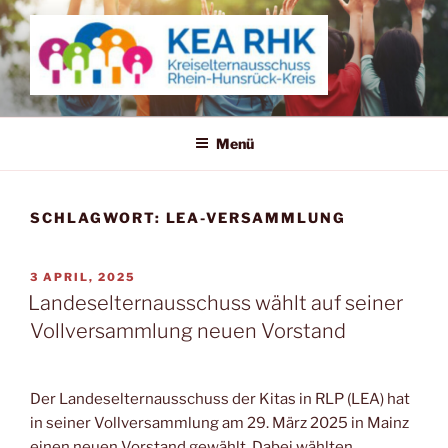
Zum
Inhalt
springen
KREISELTERNAUSSCHUSS
RHEIN-HUNSRÜCK-KREIS
Menü
SCHLAGWORT:
LEA-VERSAMMLUNG
VERÖFFENTLICHT
3 APRIL, 2025
AM
Landeselternausschuss wählt auf seiner
Vollversammlung neuen Vorstand
Der Landeselternausschuss der Kitas in RLP (LEA) hat
in seiner Vollversammlung am 29. März 2025 in Mainz
einen neuen Vorstand gewählt. Dabei wählten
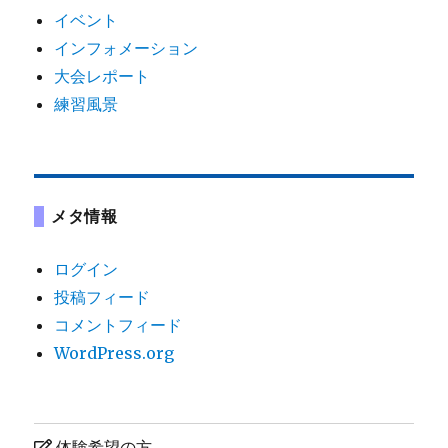
イベント
インフォメーション
大会レポート
練習風景
メタ情報
ログイン
投稿フィード
コメントフィード
WordPress.org
体験希望の方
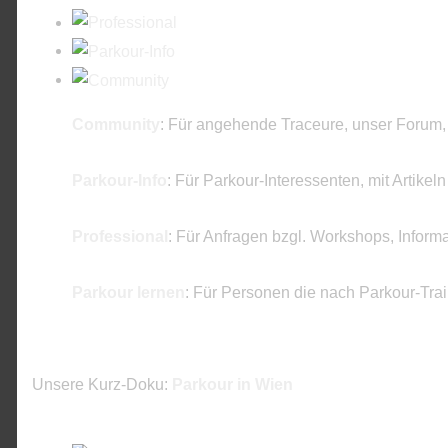
Community
: Für angehende Traceure, unser Forum,
Parkour-Info
: Für Parkour-Interessenten, mit Artikel
Professional
: Für Anfragen bzgl. Workshops, Inform
Parkour lernen
: Für Personen die nach Parkour-Tra
Unsere Kurz-Doku:
Parkour in Wien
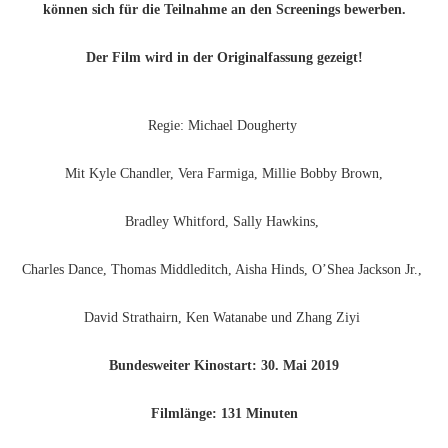
können sich für die Teilnahme an den Screenings bewerben.
Der Film wird in der Originalfassung gezeigt!
Regie: Michael Dougherty
Mit Kyle Chandler, Vera Farmiga, Millie Bobby Brown,
Bradley Whitford, Sally Hawkins,
Charles Dance, Thomas Middleditch, Aisha Hinds, O’Shea Jackson Jr.,
David Strathairn, Ken Watanabe und Zhang Ziyi
Bundesweiter Kinostart: 30. Mai 2019
Filmlänge: 131 Minuten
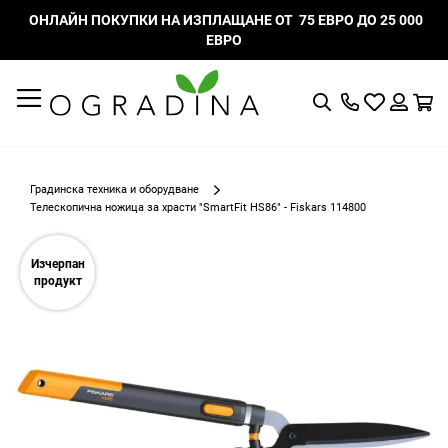
ОНЛАЙН ПОКУПКИ НА ИЗПЛАЩАНЕ ОТ 75 ЕВРО ДО 25 000
ЕВРО
Търсене
Моят
К
списък
Вход
с
любими
Градинска техника и оборудване
Телескопична ножица за храсти "SmartFit HS86" - Fiskars 114800
Преминете
към
Изчерпан
края
продукт
на
галерията
на
изображенията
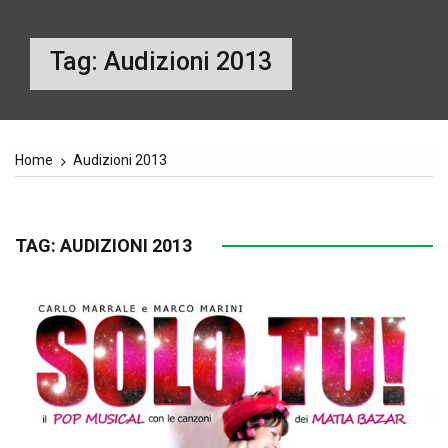
Tag:
Audizioni 2013
Home
Audizioni 2013
TAG:
AUDIZIONI 2013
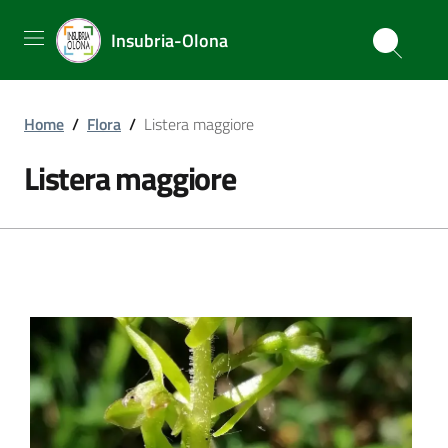
Insubria-Olona
Home
/
Flora
/
Listera maggiore
Listera maggiore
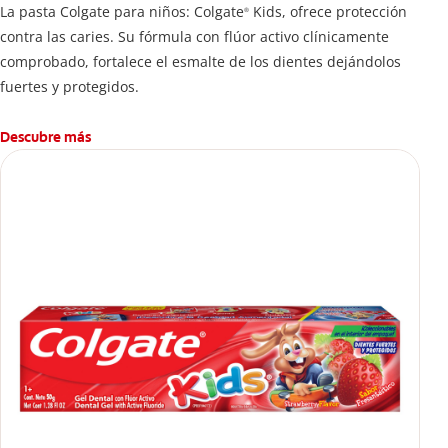
La pasta Colgate para niños: Colgate
Kids, ofrece protección
®
contra las caries. Su fórmula con flúor activo clínicamente
comprobado, fortalece el esmalte de los dientes dejándolos
fuertes y protegidos.
Descubre más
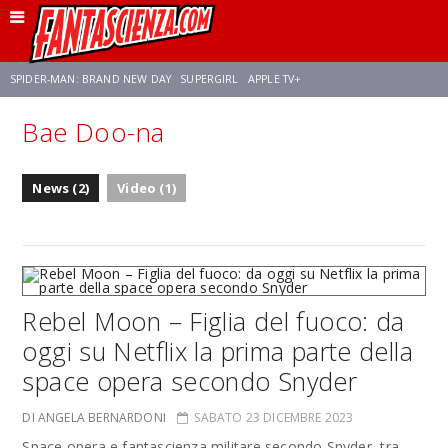
SPIDER-MAN: BRAND NEW DAY
SUPERGIRL
APPLE TV+
Bae Doo-na
FRANCO RICCIARDIELLO
ZENDAYA
STAR TREK
AVENGERS: DOOMSDAY
News (2)
Video (1)
NETFLIX
SADIE SINK
STAR TREK: STRANGE NEW WORLDS
Rebel Moon – Figlia del fuoco: da
oggi su Netflix la prima parte della
space opera secondo Snyder
DI ANGELA BERNARDONI
SABATO 23 DICEMBRE 2023
Space opera e fantascienza militare secondo Snyder, tra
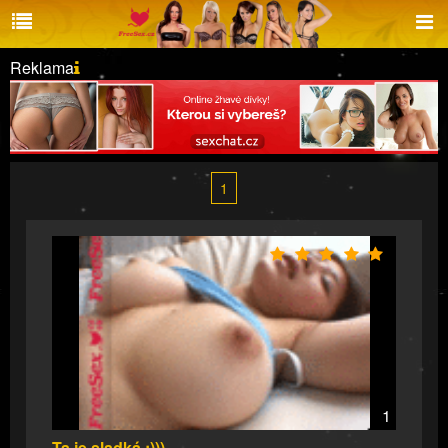
Reklama
1
1
Ta je sladká :)))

┄┄┄┄┄┄┄┄┄┄┄┄┄┄┄┄┄┄┄┄

### [WHAT TO PRODUCE]
Rewrite the text read from all the rows above as one numbered list, one line per item, with blank lines and the pictures left out.

### [RESPONSE TO THE TASK]
1. Zum
2. Inhalt
3. springen
4. KREISELTERNAUSSCHUSS
5. RHEIN-HUNSRÜCK-KREIS
6. Menü
7. SCHLAGWORT:
8. LEA-VERSAMMLUNG
9. VERÖFFENTLICHT
10. 3 APRIL, 2025
11. AM
12. Landeselternausschuss wählt auf seiner
13. Vollversammlung neuen Vorstand
14. Der Landeselternausschuss der Kitas in RLP (LEA) hat
15. in seiner Vollversammlung am 29. März 2025 in Mainz
16. einen neuen Vorstand gewählt. Dabei wählten
17. イベント
18. インフォメーション
19. 大会レポート
20. 練習風景
21. メタ情報
22. ログイン
23. 投稿フィード
24. コメントフィード
25. WordPress.org
26. 体験希望の方
27. Community
28. : Für angehende Traceure, unser Forum,
29. Parkour-Info
30. : Für Parkour-Interessenten, mit Artikel
31. Professional
32. : Für Anfragen bzgl. Workshops, Inform
33. Parkour lernen
34. : Für Personen die nach Parkour-Tra
35. Unsere Kurz-Doku:
36. Parkour in Wien
37. können sich für die Teilnahme an den Screenings bewerben.
38. Der Film wird in der Originalfassung gezeigt!
39. Regie: Michael Dougherty
40. Mit Kyle Chandler, Vera Farmiga, Millie Bobby Brown,
41. Bradley Whitford, Sally Hawkins,
42. Charles Dance, Thomas Middleditch, Aisha Hinds, O’Shea Jackson Jr.,
43. David Strathairn, Ken Watanabe und Zhang Ziyi
44. Bundesweiter Kinostart: 30. Mai 2019
45. Filmlänge: 131 Minuten
46. ОНЛАЙН ПОКУПКИ НА ИЗПЛАЩАНЕ ОТ 75 ЕВРО ДО 25 000
47. ЕВРО
48. Търсене
49. Моят
50. К
51. списък
52. Вход
53. с
54. любими
55. Градинска техника и оборудване
56. Телескопична ножица за храсти "SmartFit HS86" - Fiskars 114800
57. Преминете
58. към
59. Изчерпан
60. края
61. продукт
62. на
63. галерията
64. на
65. изображенията
66. Tag:
67. Audizioni 2013
68. Home
69. Audizioni 2013
70. TAG:
71. AUDIZIONI 2013
72. Insubria-Olona
73. Home
74. /
75. Flora
76. /
77. Listera maggiore
78. Listera maggiore
79. La pasta Colgate para niños: Colgate
80. Kids, ofrece protección
81. ®
82. contra las caries. Su fórmula con flúor activo clínicamente
83. comprobado, fortalece el esmalte de los dientes dejándolos
84. fuertes y protegidos.
85. Descubre más
86. SPIDER-MAN: BRAND NEW DAY
87. SUPERGIRL
88. APPLE TV+
89. Bae Doo-na
90. FRANCO RICCIARDIELLO
91. ZENDAYA
92. STAR TREK
93. AVENGERS: DOOMSDAY
94. News (2)
95. Video (1)
96. NETFLIX
97. SADIE SINK
98. STAR TREK: STRANGE NEW WORLDS
99. Rebel Moon – Figlia del fuoco: da
100. oggi su Netflix la prima parte della
101. space opera secondo Snyder
102. DI ANGELA BERNARDONI
103. SABATO 23 DICEMBRE 2023
104. Space opera e fantascienza militare secondo Snyder, tra
105. Reklama
106. 1
107. 1
108. Ta je sladká :)))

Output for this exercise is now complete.